Therefore I always maintain that the best way to rescue people from a burning building is to put out the fire'.

 

Chief Shapher challenged those who disagreed with him to read the NIOSH reports to see how firefighters get injured or killed whilst making rescue attempts.'

F. Shapher - Chief of St. CharlesMO

Quick Attack

Even if the fire is not immediately controlled or extinguished, a quick attack can slow the spread of the fire and buy other firefighters additional time to take the victims away from the danger'.

 

R Hiraki - Assistant Chief Seattle WA

 

Take the danger away!

'we should always remember that the best way to accomplish the rescue objective is to take the danger away from the victims or put out the fire.

Deputy Chief (ToledoOH) John 'Skip' Coleman

Put the Fire Out!

'Unless you can effectively do several things at the same time (on the initial response) - PUT THE FIRE OUT (first)'.

... 'this should be followed by aggressive ventilation by the swiftest means possible'....'

This practice allows you to first get a hose-line between savable victims and the fire (assuming the line was taken into the structure in the most appropriate avenue, placing it between the fire and savable people).
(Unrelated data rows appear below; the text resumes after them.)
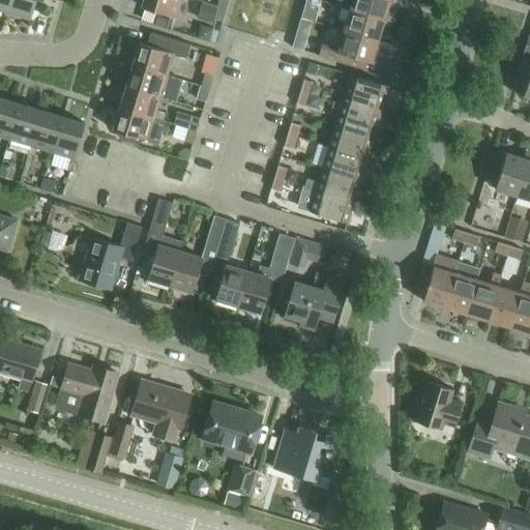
[(0,0),(0,10),(6,12),(9,0),(0,0)]
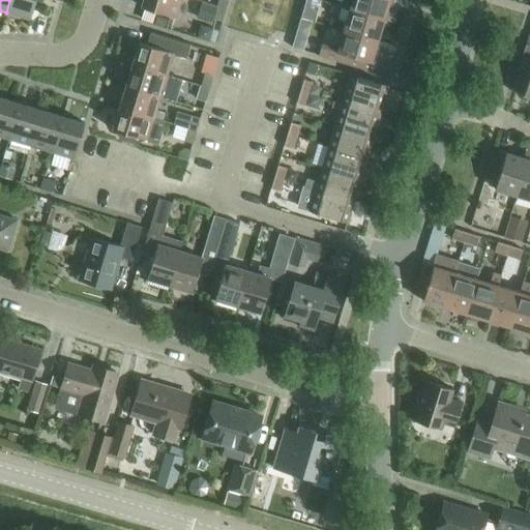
[(9,0),(6,12),(30,20),(35,0),(9,0)]
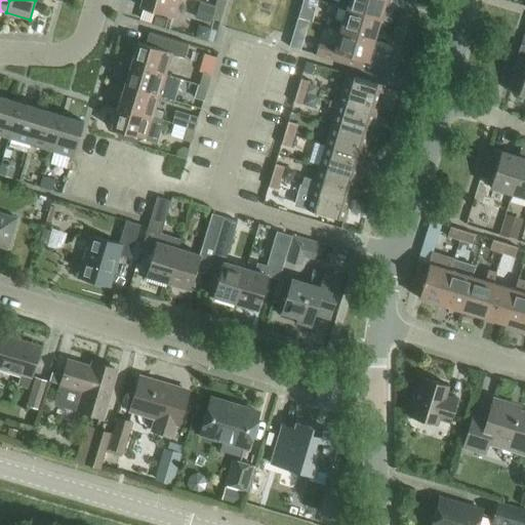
[(175,17),(180,0),(142,0),(140,7),(175,17)]
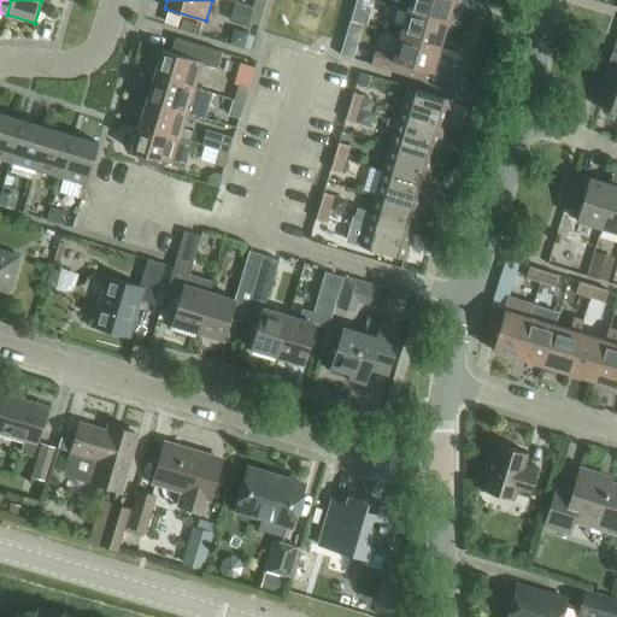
[(254,0),(253,9),(263,11),(265,0),(254,0)]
Hopefully this will keep the situation from getting worse'.

John Mittendorf - Retired Los Angeles Fire Chief

Neutral Plane

The separation between the Over-Pressure region and the Under-Pressure regions developed in a compartment fire (sometimes referred to as the smoke/air interface). The neutral plane can be seen quite clearly when thermal balance exists in the fire compartment. 3D firefighting techniques can assist to keep the NP as high as possible, which maximises visibility and makes conditions more bearable for entrapped occupants or firefighters......a key principle in successful, safe and efficient compartment firefighting.
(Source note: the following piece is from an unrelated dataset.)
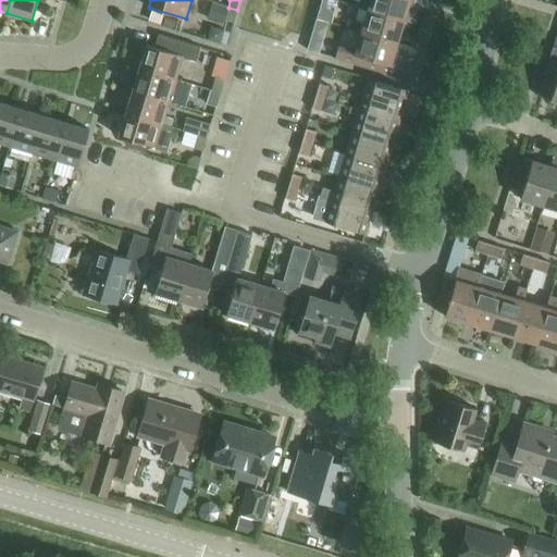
[(322,0),(317,20),(327,23),(331,10),(335,10),(337,0),(322,0)]
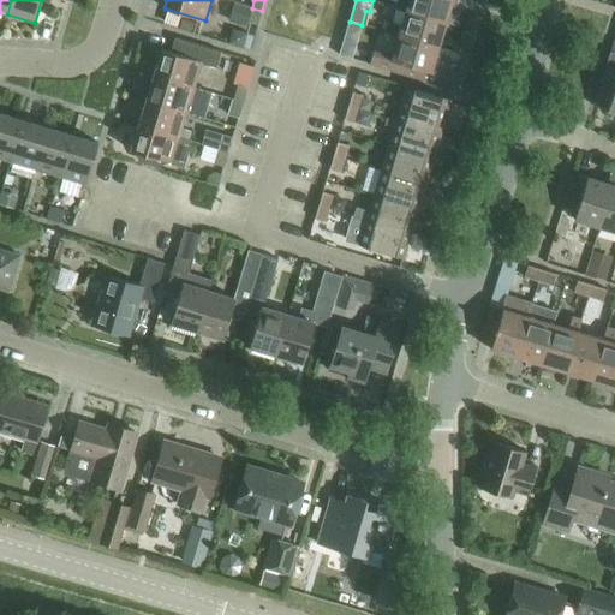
[(407,0),(405,10),(446,23),(452,0),(407,0)]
3D Water-Fog or Gas Cooling

Branch technique where water spray in correct quantities can result in contraction of the gases without the over production of steam. May assist as a control measure in small compartment. This is not an extinguishing technique because it is still essential to apply water to the surfaces.

Fire Gas Ignition

an ignition of accumulated fire gases and combustion products, existing in, or transported into, a flammable state. There are a wide range of events ....generally be defined as -. Any such ignition is usually caused by the introduction of an ignition source into a pre-mixed state of flammable gases; or the transport of such gases towards a source of ignition; or the transport of a fuel-rich mixture of gases into an area containing oxygen and an ignition source. 

Buffer Zone

The creation of a 'buffer-zone' implies the use of 3D defensive actions to reduce potential for an ignition of fire gases in the immediate area of a structure occupied by firefighters. This may create a temporary and more local zone of safety for firefighters, although offering far less protection than a 'safe-zone'.

3D Zone Control

The strategy of 3D Zone Control intended to improve the safety of firefighters operating inside a burning structure. It attempts to safeguard the immediate locality of any space occupied by firefighters in resorting to various defensive actions that (a) confine the fire; (b) remove combustion products safely and effectively; or (c) mitigate dangers in the hot-gas layers. Providing more permanent levels of protection in structural compartments (safe zones), ...to operate in various fire & rescue roles

3D Fire Fighting

3DFirefighting is about getting water onto the fire yes, but it is also about getting water into the gas layers, using the optimum methods of water application with the equipment available and maintaining thermal balance whilst doing it. It is also about understanding the practical aspects of how a fire grows, develops and behaves and how dangerous gases may form, accumulate and transport into hidden areas of a building, waiting to 'ambush' firefighters. 3D Firefighting is all about gaining a working knowledge of where to make vent openings; when to make vent openings and when not to!

Why?!

Not just what and how, but why!

Ed Hartin

Reading Fire

"Every fire sends out signals that can assist the firefighter in determining the stage of fire development, and most importantly the changes that are likely to occur. This skill is essential to ensure the correct firefighting strategy and tactics are employed. Being able to "read a fire" is the mark of a firefighter who is able to make decisions based on knowledge and skill, not guess work or luck."